1.2 Algorithmic Complexity Rationale

Digital computers are commonly referred to as general purpose machines. The seeming implication is that with sufficient memory and operating speed it should be possible to implement any computable process on such a machine. The concept of computation universality, originally expressed in terms of the Turing model of computation, captures this idea. For the present purposes, the Turing formalism can be equated to a digital machine with no a priori limit on available memory and time. Such an idealized machine would be capable of computing any computable function. Realizable machines are, of course, finite. The memory available may not be sufficient to perform the desired computation; or the computation might require an unacceptable span of time. Here we are especially concerned with a further limitation: The size of the program that can be presented to the machine is also subject to practical restrictions.

The above distinction, between limits on processing capacity and program size, has an important implication. Even if processing speed and memory space could be increased indefinitely, a large class of information processing tasks would still be inaccessible. The programs, or maps describing the input-output behavior of the system, can be too large to practically specify.

Let us take as a computer any system that, starting from a state that encodes a problem description, will change to a state interpretable as the solution of the problem. The limited precision and limited dynamic range of the computer's components, together with the requirement of a finite response time, restrict any computer to a finite set of discernible inputs and a finite repertoire of outputs.

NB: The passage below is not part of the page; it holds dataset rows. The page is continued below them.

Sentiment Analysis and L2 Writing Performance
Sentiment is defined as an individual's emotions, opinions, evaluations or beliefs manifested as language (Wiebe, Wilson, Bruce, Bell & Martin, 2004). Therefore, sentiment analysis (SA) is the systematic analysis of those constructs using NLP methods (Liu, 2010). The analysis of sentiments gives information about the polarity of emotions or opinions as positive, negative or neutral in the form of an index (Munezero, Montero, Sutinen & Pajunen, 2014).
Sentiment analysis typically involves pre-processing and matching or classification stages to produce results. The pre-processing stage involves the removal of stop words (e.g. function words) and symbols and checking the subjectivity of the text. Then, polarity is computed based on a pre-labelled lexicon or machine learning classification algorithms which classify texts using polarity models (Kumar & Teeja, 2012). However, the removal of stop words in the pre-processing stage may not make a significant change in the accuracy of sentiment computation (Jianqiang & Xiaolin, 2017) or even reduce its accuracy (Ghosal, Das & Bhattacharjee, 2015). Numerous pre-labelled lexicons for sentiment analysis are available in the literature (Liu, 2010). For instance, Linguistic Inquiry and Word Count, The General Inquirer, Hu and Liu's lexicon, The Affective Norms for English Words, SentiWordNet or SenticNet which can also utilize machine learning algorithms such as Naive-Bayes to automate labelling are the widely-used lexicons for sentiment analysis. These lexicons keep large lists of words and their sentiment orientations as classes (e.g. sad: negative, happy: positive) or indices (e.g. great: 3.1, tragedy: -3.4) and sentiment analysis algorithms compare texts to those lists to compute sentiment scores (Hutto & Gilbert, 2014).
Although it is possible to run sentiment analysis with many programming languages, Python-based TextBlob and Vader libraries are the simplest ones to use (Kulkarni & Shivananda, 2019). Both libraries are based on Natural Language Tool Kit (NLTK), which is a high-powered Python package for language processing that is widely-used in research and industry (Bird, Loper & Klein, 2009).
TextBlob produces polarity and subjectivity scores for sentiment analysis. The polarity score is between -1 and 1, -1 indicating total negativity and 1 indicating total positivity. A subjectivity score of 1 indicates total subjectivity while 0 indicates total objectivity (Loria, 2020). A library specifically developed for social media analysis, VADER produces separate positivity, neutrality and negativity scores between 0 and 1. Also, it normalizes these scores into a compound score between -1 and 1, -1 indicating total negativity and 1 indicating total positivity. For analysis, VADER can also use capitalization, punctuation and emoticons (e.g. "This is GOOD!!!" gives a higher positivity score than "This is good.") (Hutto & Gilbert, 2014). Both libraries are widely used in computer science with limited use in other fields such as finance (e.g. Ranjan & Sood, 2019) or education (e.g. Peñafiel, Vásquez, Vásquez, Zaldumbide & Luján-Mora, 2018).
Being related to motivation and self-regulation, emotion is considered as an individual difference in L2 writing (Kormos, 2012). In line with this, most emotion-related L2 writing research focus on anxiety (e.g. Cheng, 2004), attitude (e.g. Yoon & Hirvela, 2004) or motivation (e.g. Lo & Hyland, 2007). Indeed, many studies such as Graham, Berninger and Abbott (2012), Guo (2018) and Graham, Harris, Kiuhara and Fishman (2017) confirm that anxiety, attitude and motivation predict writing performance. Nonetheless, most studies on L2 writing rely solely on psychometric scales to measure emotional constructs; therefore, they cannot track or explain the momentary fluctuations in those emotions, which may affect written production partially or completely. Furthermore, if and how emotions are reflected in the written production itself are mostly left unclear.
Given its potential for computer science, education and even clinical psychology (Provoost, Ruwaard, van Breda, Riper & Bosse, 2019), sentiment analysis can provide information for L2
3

A deterministic computer is a physical realization of a function that takes an input signal pattern as argument and returns as the value the associated output signal pattern. To make the computer perform a desired task, it is necessary to specify the appropriate function. The specification may be provided explicitly by programming or, in the case of an adaptable system, implicitly through training. In either case, the specification has to select the desired system behavior from the set of potential behaviors.

Consider a deterministic computer that is supposed to respond to each n-bit input pattern with an appropriate m-bit output pattern. The function that maps the input into output can, in principle (and for small values of n also in practice), be described by a table. The table would have 2ⁿ rows, one for every possible input, and each row would contain the pattern that the computer should output in response to this input. Programming a computer requires that the table it should implement be communicated to it.

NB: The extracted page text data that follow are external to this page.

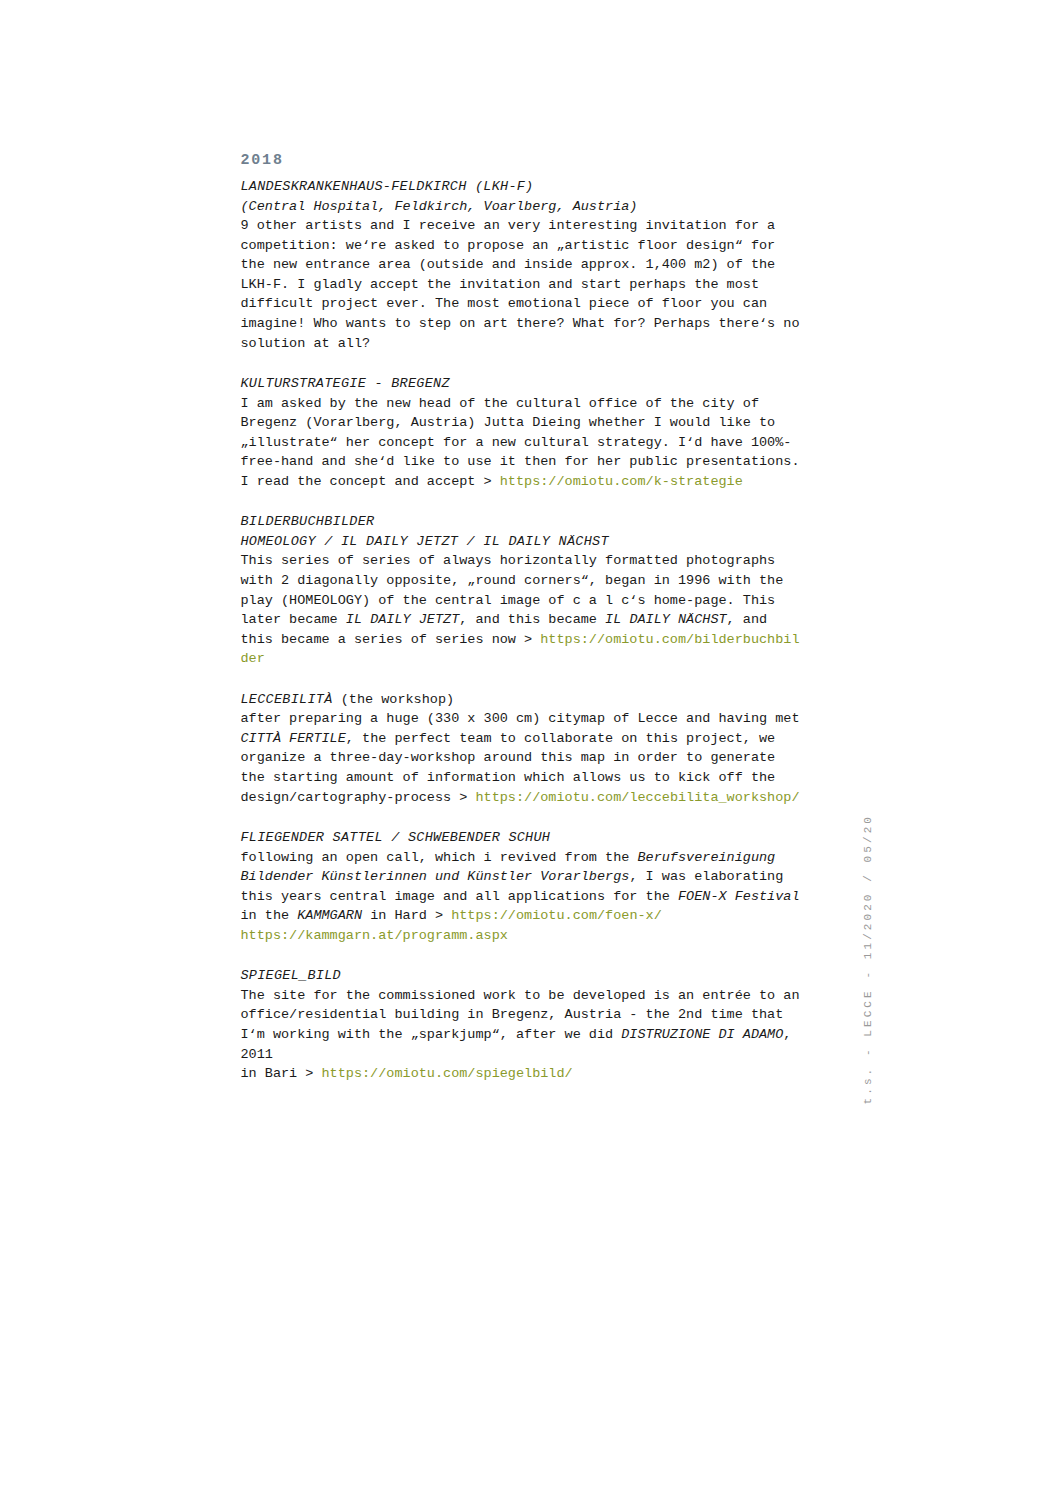2018
LANDESKRANKENHAUS-FELDKIRCH (LKH-F)
(Central Hospital, Feldkirch, Voarlberg, Austria)
9 other artists and I receive an very interesting invitation for a competition: we‘re asked to propose an „artistic floor design“ for the new entrance area (outside and inside approx. 1,400 m2) of the LKH-F. I gladly accept the invitation and start perhaps the most difficult project ever. The most emotional piece of floor you can imagine! Who wants to step on art there? What for? Perhaps there‘s no solution at all?
KULTURSTRATEGIE - BREGENZ
I am asked by the new head of the cultural office of the city of Bregenz (Vorarlberg, Austria) Jutta Dieing whether I would like to „illustrate“ her concept for a new cultural strategy. I‘d have 100%-free-hand and she‘d like to use it then for her public presentations. I read the concept and accept > https://omiotu.com/k-strategie
BILDERBUCHBILDER
HOMEOLOGY / IL DAILY JETZT / IL DAILY NÄCHST
This series of series of always horizontally formatted photographs with 2 diagonally opposite, „round corners“, began in 1996 with the play (HOMEOLOGY) of the central image of c a l c‘s home-page. This later became IL DAILY JETZT, and this became IL DAILY NÄCHST, and this became a series of series now > https://omiotu.com/bilderbuchbilder
LECCEBILITÀ (the workshop)
after preparing a huge (330 x 300 cm) citymap of Lecce and having met CITTÀ FERTILE, the perfect team to collaborate on this project, we organize a three-day-workshop around this map in order to generate the starting amount of information which allows us to kick off the design/cartography-process > https://omiotu.com/leccebilita_workshop/
FLIEGENDER SATTEL / SCHWEBENDER SCHUH
following an open call, which i revived from the Berufsvereinigung Bildender Künstlerinnen und Künstler Vorarlbergs, I was elaborating this years central image and all applications for the FOEN-X Festival in the KAMMGARN in Hard > https://omiotu.com/foen-x/
https://kammgarn.at/programm.aspx
SPIEGEL_BILD
The site for the commissioned work to be developed is an entrée to an office/residential building in Bregenz, Austria - the 2nd time that I‘m working with the „sparkjump“, after we did DISTRUZIONE DI ADAMO, 2011
in Bari > https://omiotu.com/spiegelbild/
t.s. - LECCE - 11/2020 / 05/20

The amount of information necessary to specify the input-output map is given by the number of bits needed to select one specific table from the set of all possible tables. There are 2ⁿ rows corresponding to the possible inputs in the table, and any one of the 2^m possible outputs may be assigned to each row. This gives rise to 2^(m2ⁿ) possible tables. Selecting an arbitrary table from this set requires a specification that is log₂[2^(m2ⁿ)] = m2ⁿ bits long (Ashby 1968). The important implication is this: Even for input patterns of very moderate size, it will almost always be impossible to program a computer to perform a map arbitrarily selected from the set of possible maps. For example, consider a pattern of the size of a single character on a computer screen, say 10 10 black and white pixels (n = 100 bits), and suppose we want to classify such tiny images according to whether or not they contain a certain feature (meaning that m = 1 bit). This could require a program 10²⁰ gigabytes in length.

On the surface, it might seem that for any particular job required, it should be possible to devise an appropriate program of practical size. The following considerations from algorithmic complexity theory reveal that programming a "general" purpose computer is in fact practical only in very special situations.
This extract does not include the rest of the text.